* ACTIVITY A *
Copy the records word for word, from their first line through the line that contains "Tenure); AGG-Merkmale NICHT", including that line.

* EXTRACT PROVIDED *
^^^^^^^^
Ambrose baptized Augustine and his son Adeodatus, in Milan on Easter Vigil, 24–25 April 387. A year later, in 388, Augustine completed his apology "On the Holiness of the Catholic Church". That year, also, Adeodatus and Augustine returned home to Africa. Augustine's mother Monica died at Ostia, Italy, as they prepared to embark for Africa. Upon their arrival, they began a life of aristocratic leisure at Augustine's family's property. Soon after, Adeodatus, too, died. Augustine then sold his patrimony and gave the money to the poor. He only kept the family house, which he converted into a monastic foundation for himself and a group of friends. Furthermore, while he was known for his major contributions to Christian rhetoric, another major contribution was his preaching style.
|
After converting to Christianity, Augustine turned against his profession as a rhetoric professor in order to devote more time to preaching. In 391 Augustine was ordained a priest in Hippo Regius (now Annaba), in Algeria. He was especially interested in discovering how his previous rhetorical training in Italian schools would help the Christian Church achieve its objective of discovering and teaching the different scriptures in the Bible. He became a famous preacher (more than 350 preserved sermons are believed to be authentic), and was noted for combating the Manichaean religion, to which he had formerly adhered. He preached around 6,000 to 10,000 sermons when he was alive; however, there are only around 500 sermons that are accessible today. When Augustine preached his sermons, they were recorded by stenographers. Some of his sermons would last over one hour and he would preach multiple times throughout a given week. When talking to his audience, he would stand on an elevated platform; however, he would walk towards the audience during his sermons. When he was preaching, he used a variety of rhetorical devices that included analogies, word pictures, similes, metaphors, repetition, and antithesis when trying to explain more about the Bible. In addition, he used questions and rhymes when talking about the differences between people's life on Earth and Heaven as seen in one of his sermons that was preached in 412 AD. Augustine believed that the preachers' ultimate goal is to ensure the salvation of their audience.
|
In 395, he was made coadjutor Bishop of Hippo and became full Bishop shortly thereafter, hence the name "Augustine of Hippo"; and he gave his property to the church of Thagaste. He remained in that position until his death in 430. Bishops were the only individuals allowed to preach when he was alive and he scheduled time to preach after being ordained despite a busy schedule made up of preparing sermons and preaching at other churches besides his own. When serving as the Bishop of Hippo, his goal was to minister to individuals in his congregation and he would choose the passages that the church planned to read every week. As bishop, he believed that it was his job to interpret the work of the Bible. He wrote his autobiographical "Confessions" in 397–398. His work "The City of God" was written to console his fellow Christians shortly after the Visigoths had sacked Rome in 410. Augustine worked tirelessly to convince the people of Hippo to convert to Christianity. Though he had left his monastery, he continued to lead a monastic life in the episcopal residence.
^^^^^^^^
* SUPPLIED INFORMATION *
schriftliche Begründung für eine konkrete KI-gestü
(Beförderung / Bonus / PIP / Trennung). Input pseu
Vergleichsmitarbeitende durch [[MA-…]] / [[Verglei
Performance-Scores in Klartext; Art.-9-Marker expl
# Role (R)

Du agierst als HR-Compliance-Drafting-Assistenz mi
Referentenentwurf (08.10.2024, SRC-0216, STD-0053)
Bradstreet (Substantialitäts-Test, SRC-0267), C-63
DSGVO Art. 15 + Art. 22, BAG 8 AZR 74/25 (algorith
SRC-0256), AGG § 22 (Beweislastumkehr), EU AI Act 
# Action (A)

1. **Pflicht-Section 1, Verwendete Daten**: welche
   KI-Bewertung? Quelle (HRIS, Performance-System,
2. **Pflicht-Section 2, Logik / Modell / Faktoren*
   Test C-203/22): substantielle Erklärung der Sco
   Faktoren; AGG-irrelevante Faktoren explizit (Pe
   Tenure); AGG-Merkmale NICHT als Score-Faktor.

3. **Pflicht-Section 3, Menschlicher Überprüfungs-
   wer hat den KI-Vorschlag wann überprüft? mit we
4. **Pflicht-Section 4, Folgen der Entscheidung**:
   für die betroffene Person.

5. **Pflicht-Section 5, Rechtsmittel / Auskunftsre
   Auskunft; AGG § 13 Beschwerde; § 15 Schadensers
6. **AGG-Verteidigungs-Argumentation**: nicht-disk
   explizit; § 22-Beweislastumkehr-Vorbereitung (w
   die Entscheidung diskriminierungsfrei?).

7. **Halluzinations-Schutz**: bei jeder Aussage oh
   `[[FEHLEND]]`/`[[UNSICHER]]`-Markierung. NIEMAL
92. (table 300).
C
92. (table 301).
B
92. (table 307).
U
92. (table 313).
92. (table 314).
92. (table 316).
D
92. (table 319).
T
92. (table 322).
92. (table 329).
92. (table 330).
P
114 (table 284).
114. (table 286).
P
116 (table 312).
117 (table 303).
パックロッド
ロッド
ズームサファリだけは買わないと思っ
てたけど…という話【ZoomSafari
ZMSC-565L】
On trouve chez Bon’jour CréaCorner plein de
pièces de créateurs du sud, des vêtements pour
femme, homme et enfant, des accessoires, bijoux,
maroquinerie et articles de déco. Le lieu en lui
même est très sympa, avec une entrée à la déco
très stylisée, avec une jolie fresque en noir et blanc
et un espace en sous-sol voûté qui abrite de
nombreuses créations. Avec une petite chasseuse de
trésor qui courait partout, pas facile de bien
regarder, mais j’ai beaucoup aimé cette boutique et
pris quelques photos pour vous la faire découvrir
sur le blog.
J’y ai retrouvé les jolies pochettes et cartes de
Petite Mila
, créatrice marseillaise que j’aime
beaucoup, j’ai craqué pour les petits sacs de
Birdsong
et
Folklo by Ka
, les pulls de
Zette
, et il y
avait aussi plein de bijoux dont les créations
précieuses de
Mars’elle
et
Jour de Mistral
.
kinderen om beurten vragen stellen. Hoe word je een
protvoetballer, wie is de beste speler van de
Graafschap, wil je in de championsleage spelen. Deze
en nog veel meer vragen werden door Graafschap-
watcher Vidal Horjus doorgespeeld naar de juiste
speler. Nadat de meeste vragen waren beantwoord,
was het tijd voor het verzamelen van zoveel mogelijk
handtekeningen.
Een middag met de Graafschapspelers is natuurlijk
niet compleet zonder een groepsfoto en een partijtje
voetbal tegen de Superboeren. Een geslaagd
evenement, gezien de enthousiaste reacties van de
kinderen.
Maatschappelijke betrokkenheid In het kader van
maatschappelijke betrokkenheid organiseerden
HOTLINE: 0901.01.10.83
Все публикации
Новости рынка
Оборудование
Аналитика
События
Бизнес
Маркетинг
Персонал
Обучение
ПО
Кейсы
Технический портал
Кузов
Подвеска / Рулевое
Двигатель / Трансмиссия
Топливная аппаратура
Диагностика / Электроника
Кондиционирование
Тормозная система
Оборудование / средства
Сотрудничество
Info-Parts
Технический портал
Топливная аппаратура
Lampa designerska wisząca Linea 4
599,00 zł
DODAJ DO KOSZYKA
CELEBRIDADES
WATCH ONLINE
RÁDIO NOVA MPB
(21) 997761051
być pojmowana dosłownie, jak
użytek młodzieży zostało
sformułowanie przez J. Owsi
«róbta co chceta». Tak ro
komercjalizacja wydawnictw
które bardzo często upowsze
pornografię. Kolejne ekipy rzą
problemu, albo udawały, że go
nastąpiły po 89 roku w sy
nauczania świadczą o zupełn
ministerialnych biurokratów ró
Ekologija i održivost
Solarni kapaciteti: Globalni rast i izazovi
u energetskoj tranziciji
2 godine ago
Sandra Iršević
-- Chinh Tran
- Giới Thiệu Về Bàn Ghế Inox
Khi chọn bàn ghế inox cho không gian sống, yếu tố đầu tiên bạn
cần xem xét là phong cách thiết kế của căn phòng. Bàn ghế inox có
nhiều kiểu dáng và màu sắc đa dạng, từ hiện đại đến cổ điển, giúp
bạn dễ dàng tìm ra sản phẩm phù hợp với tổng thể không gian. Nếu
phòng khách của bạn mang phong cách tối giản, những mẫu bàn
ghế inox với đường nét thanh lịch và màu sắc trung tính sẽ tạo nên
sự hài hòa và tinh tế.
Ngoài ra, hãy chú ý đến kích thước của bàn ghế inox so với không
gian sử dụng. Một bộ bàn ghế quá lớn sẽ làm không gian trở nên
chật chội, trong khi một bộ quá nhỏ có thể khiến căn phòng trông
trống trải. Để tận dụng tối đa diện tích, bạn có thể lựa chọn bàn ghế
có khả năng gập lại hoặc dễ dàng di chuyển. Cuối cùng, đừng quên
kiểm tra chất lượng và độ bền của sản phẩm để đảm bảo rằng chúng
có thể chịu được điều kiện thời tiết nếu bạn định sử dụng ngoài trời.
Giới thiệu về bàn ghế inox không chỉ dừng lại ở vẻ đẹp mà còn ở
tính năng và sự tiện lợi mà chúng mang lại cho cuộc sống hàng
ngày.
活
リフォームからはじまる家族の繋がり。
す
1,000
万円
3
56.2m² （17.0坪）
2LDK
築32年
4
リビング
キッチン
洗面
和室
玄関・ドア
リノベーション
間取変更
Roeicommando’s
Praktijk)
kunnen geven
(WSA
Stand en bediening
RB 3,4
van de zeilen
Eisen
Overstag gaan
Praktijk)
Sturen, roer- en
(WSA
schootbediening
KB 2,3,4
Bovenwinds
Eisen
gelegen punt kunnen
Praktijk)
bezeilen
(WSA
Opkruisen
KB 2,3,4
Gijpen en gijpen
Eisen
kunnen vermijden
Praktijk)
^^^^^^^^
* ACTIVITY B *
Continue the text about Augustine of Hippo from the point where it stops.

* ANSWER SECTION A *
schriftliche Begründung für eine konkrete KI-gestü
(Beförderung / Bonus / PIP / Trennung). Input pseu
Vergleichsmitarbeitende durch [[MA-…]] / [[Verglei
Performance-Scores in Klartext; Art.-9-Marker expl
# Role (R)

Du agierst als HR-Compliance-Drafting-Assistenz mi
Referentenentwurf (08.10.2024, SRC-0216, STD-0053)
Bradstreet (Substantialitäts-Test, SRC-0267), C-63
DSGVO Art. 15 + Art. 22, BAG 8 AZR 74/25 (algorith
SRC-0256), AGG § 22 (Beweislastumkehr), EU AI Act 
# Action (A)

1. **Pflicht-Section 1, Verwendete Daten**: welche
   KI-Bewertung? Quelle (HRIS, Performance-System,
2. **Pflicht-Section 2, Logik / Modell / Faktoren*
   Test C-203/22): substantielle Erklärung der Sco
   Faktoren; AGG-irrelevante Faktoren explizit (Pe
   Tenure); AGG-Merkmale NICHT als Score-Faktor.

* ANSWER SECTION B *
|
Much of Augustine's later life was recorded by his friend Possidius, bishop of Calama (present-day Guelma, Algeria), in his "Sancti Augustini Vita". During this latter part of Augustine's life, he helped lead a large community of Christians against different political and religious factors which had a major influence on his writings. Possidius admired Augustine as a man of powerful intellect and a stirring orator who took every opportunity to defend Christianity against its detractors. Possidius also described Augustine's personal traits in detail, drawing a portrait of a man who ate sparingly, worked tirelessly, despised gossip, shunned the temptations of the flesh, and exercised prudence in the financial stewardship of his see.
Death and sainthood.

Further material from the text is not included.